Loom is based on a number of papers that are useful to read, but it would be nice to give an informal description of these as well. I wrote a brain dump of my understanding but it probably should be verified / edited:
Papers:
The idea of permutation testing concurrent code is to permute through every possible interleaving multiple threads can have. However, doing so naively results in combinatorial explosion. The number of possible permutations grows factorially. The idea of partial order reduction is to only run "unique" permutations. Two permutations are identical if they result in the same behavior. As an example, assuming sequential consistency, if two threads concurrently read from the same atomic value, it doesn't matter which thread reads first, the end result is
the same. In this case, the two permutations are identical and the goal of partial order reduction is to only run one of those two permutations.
DPOR does this reduction dynamically, i.e. at runtime. The idea is that you only need to permute concurrent accesses to a cell that are dependent, i.e. where the permutation results in different behavior. The way this is done is by running the execution "naively". It runs through the execution without any thread pre-emptions. Whenever an atomic object is accessed, it continues the execution with the same thread. Whenever a mutex is accessed (as long as it is unlocked), it
continues with the same thread. The only time the scheduler switches threads is when the current thread is blocked on a wait call or if the thread terminates. When it switches threads, it picks another thread randomly and eagerly schedules that thread.

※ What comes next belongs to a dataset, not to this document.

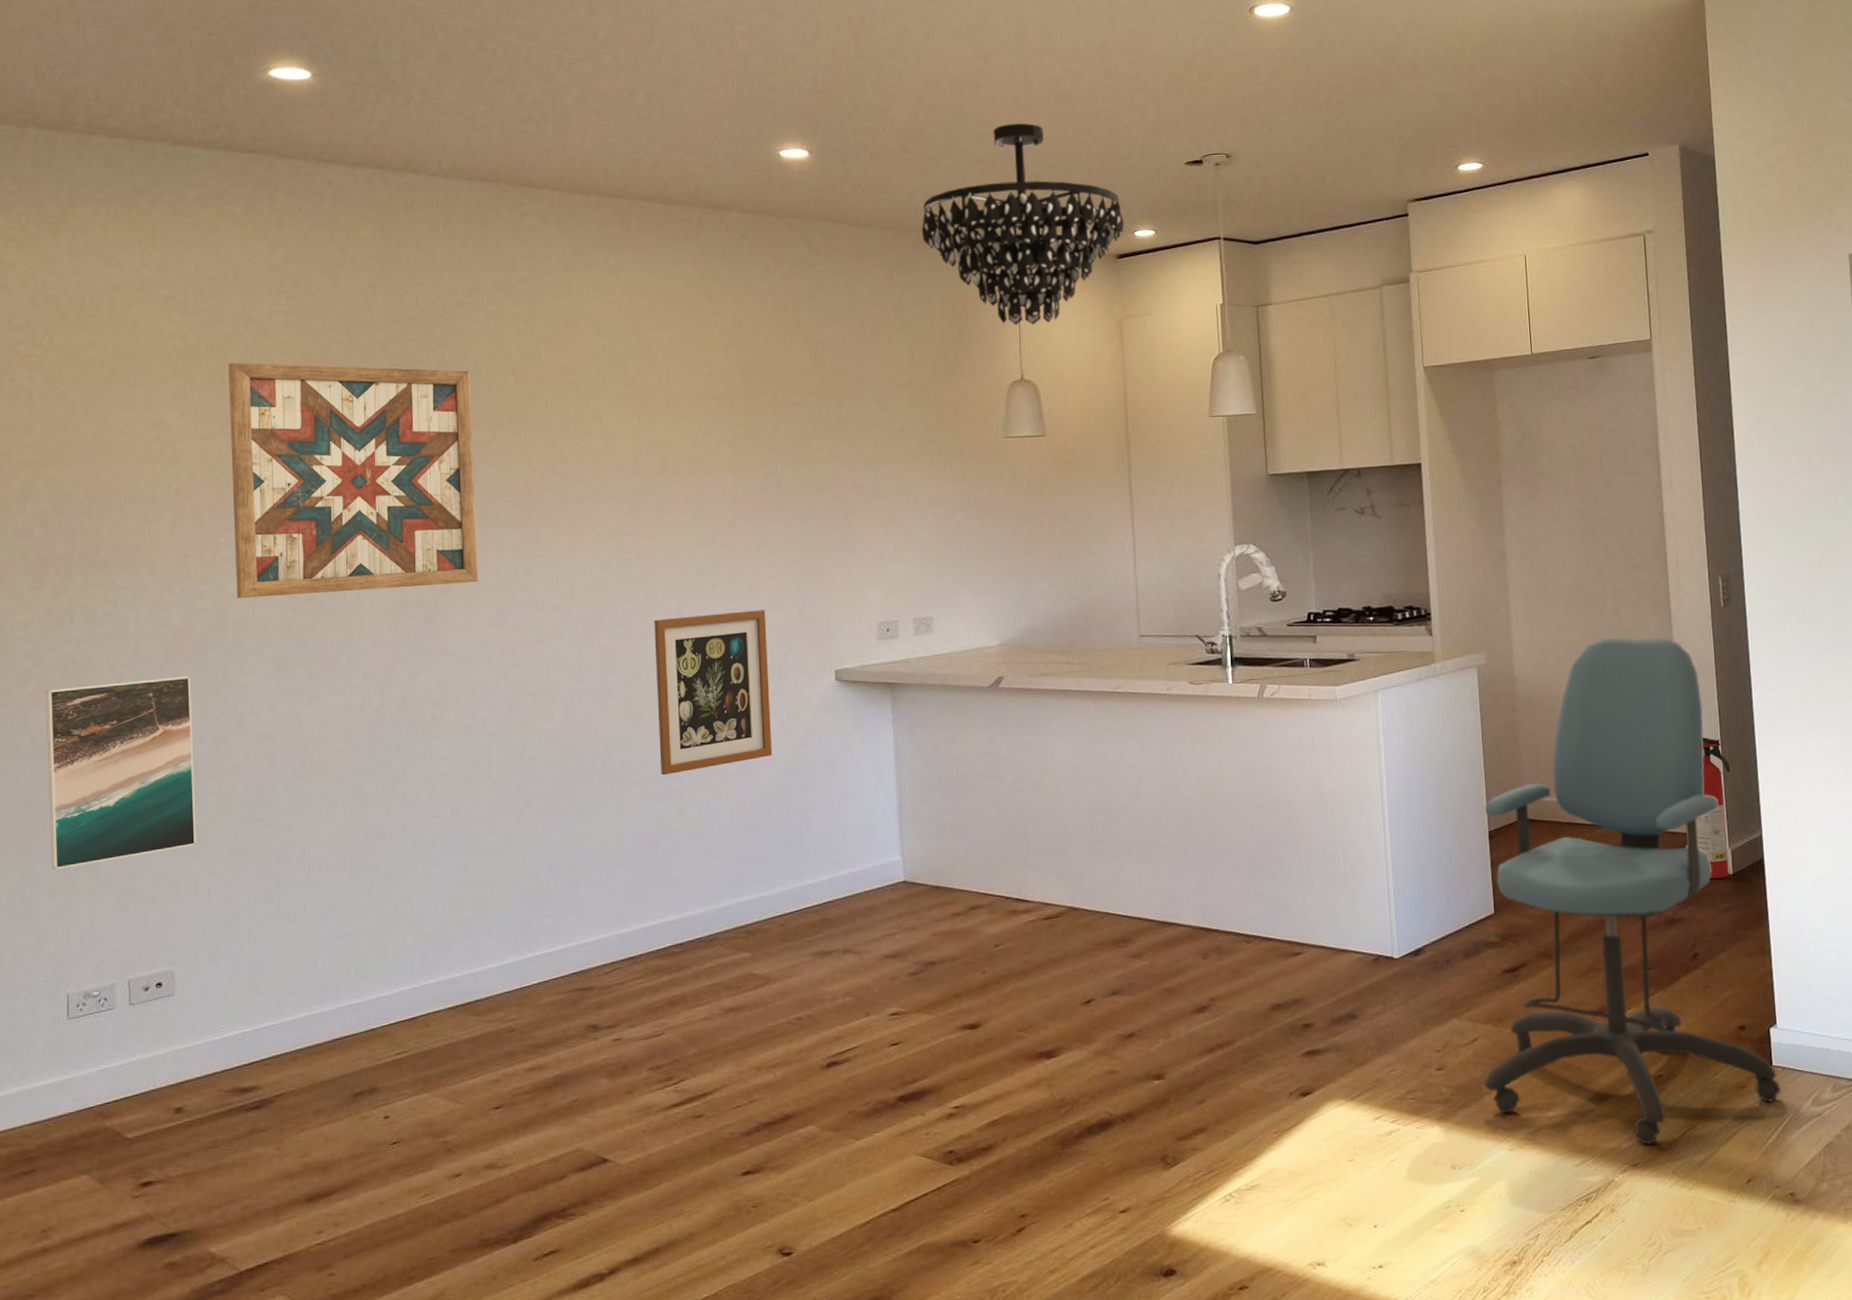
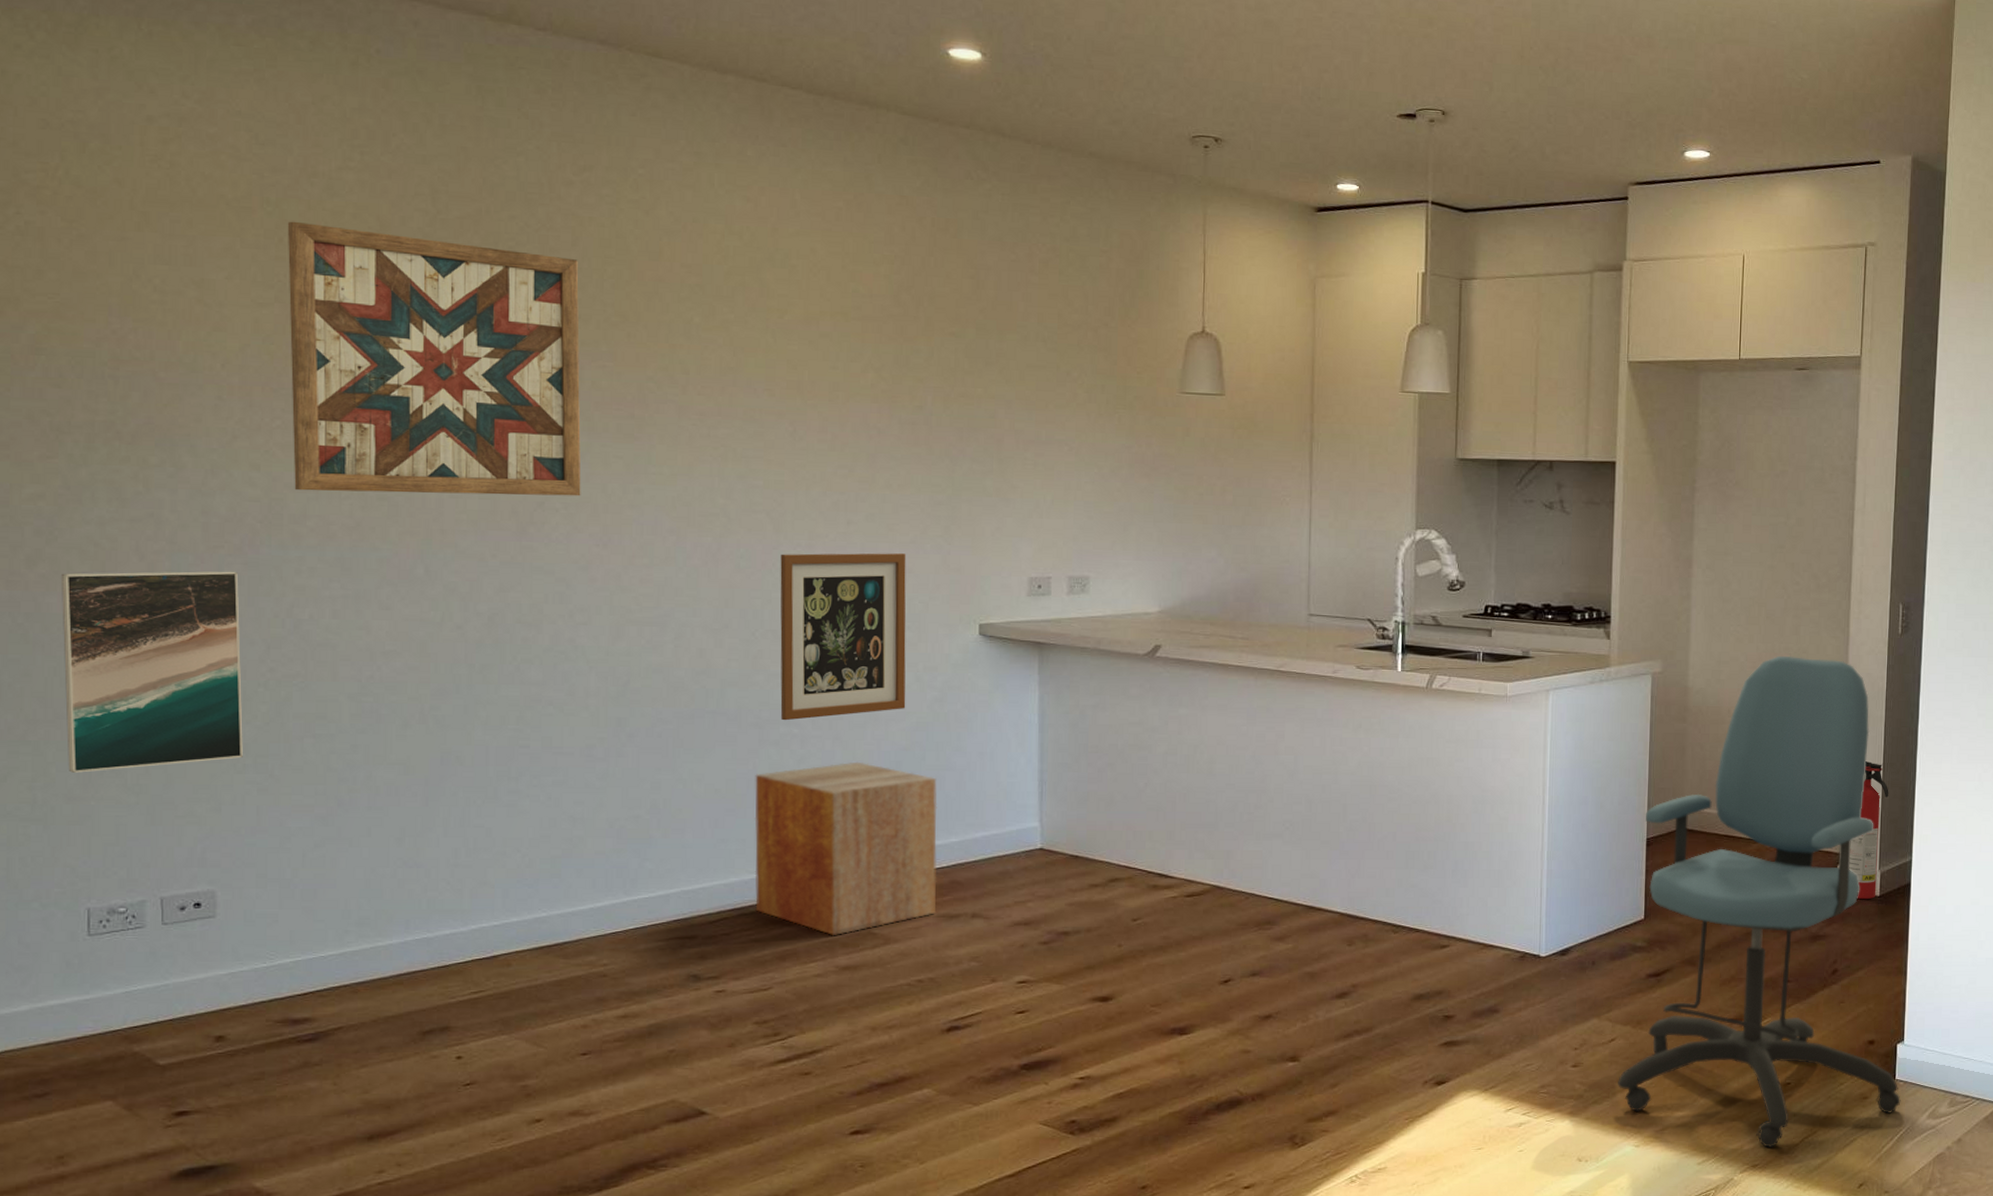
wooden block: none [640,809,810,980] -> present [754,761,937,936]
chandelier: present [921,123,1125,326] -> none [1103,49,1327,274]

The key is, whenever a thread (lets call it thread B) accesses a shared object (atomic, mutex, condvar, ...) loom tracks this access on the object. When a thread (thread B) accesses a shared object, it also checks when the last dependent access was performed. A dependent
access is another thread (thread A) accessing that object at a point that a) is not prior in the causality of the current thread (happens-before) and b) in a way that could result in different
behavior if the order is permuted. When this happens, the exploration (sequence of execution permutations) has to add a backtrack point in order to check the alternate permutation. To do this, loom will perform the exact same execution up until thread A accessed that
shared object. Right before thread A accesses that shared object, loom then permutes. The goal of the permutation is to get thread B to access the object before thread A. To do this, loom performs a preemption and schedules thread B to run so that it can access the
shared object.
However, there is the potential for thread B to be currently blocked (waiting for a mutex to unlock or a condvar to be signaled). In this case, some other thread X needs to be scheduled in order to unblock B, but we don't know which thread X is, so loom ends up permuting through
activating all threads at this point. By doing so, either thread B will eventually access the shared object before thread A or it is impossible for thread B to access the shared object before thread A.
DPOR is a depth-first exploration of permutations.

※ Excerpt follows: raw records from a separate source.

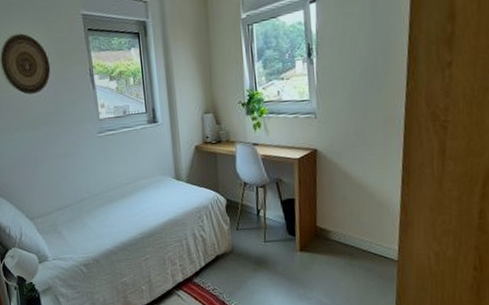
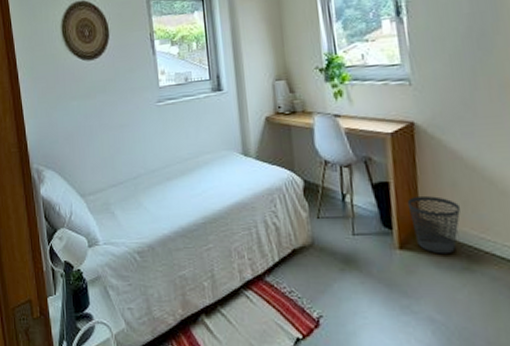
wastebasket: none [308,209,348,254] -> present [407,196,461,254]

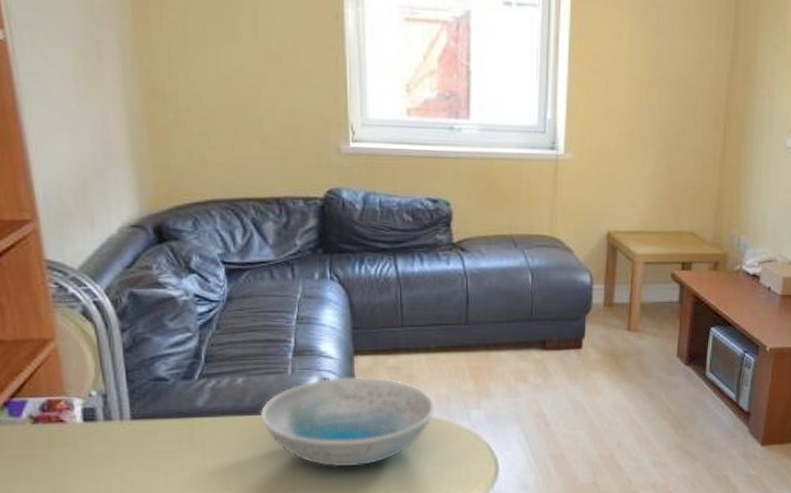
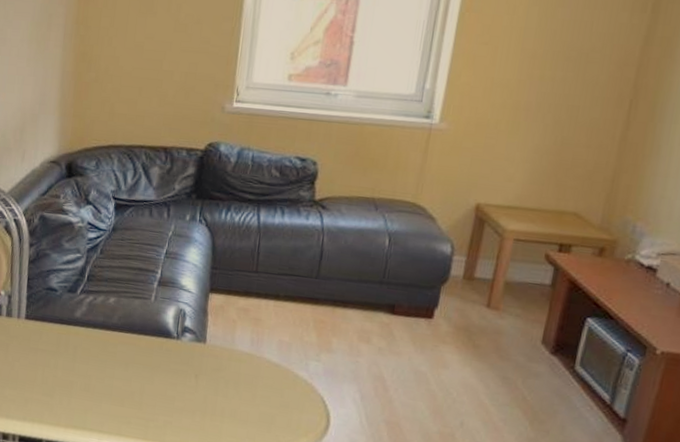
dish: present [259,377,436,467] -> none [122,309,277,395]

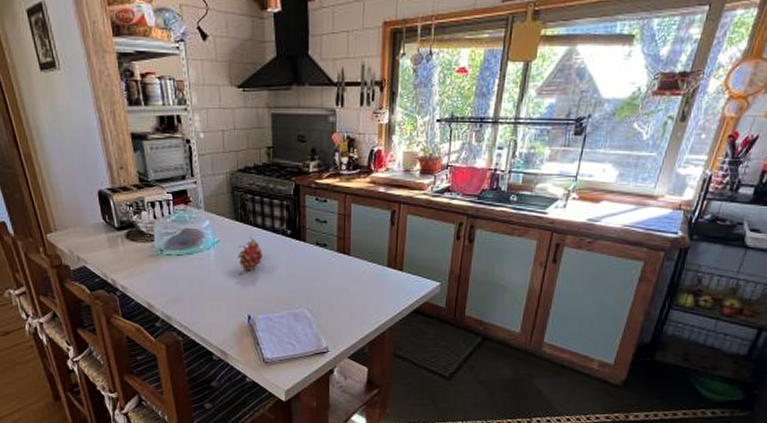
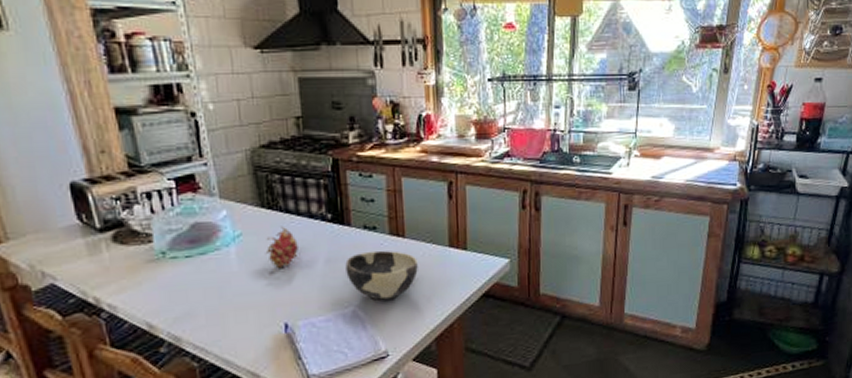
bowl: none [299,264,359,307] -> present [345,250,418,301]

That is the overview of DPOR. DPOR performs an exhaustive exploration of the execution. This means that every possible concurrent behavior is explored. DPOR works great for small test
cases, but for more complex test cases, it still cannot reduce enough to complete the test in a reasonable time. Enter bounded DPOR. The idea of bounded dpor is that to catch 99.9% of all concurrency bugs does not require an exhaustive exploration of all possible concurrent
behaviors. most bugs can be caught by limiting the number of thread preemptions. By running all possible permutations that can be done with a low number (2~3) thread preemptions, almost all bugs can be caught. The problem is that naively limiting thread preemptions
would break DPOR because DPOR adds permutations detected at run time and by artificially limiting permutations that are explored, DPOR will be be unable to discover critical permutations to run. The Bounded DPOR algorithm counters this problem by adding potentially unnecessary
backtracking points when hitting a bound. This guarantees that all possible permutations within the bounds are executed, but there may be unnecessary (identical to previous permutations) permutations as well.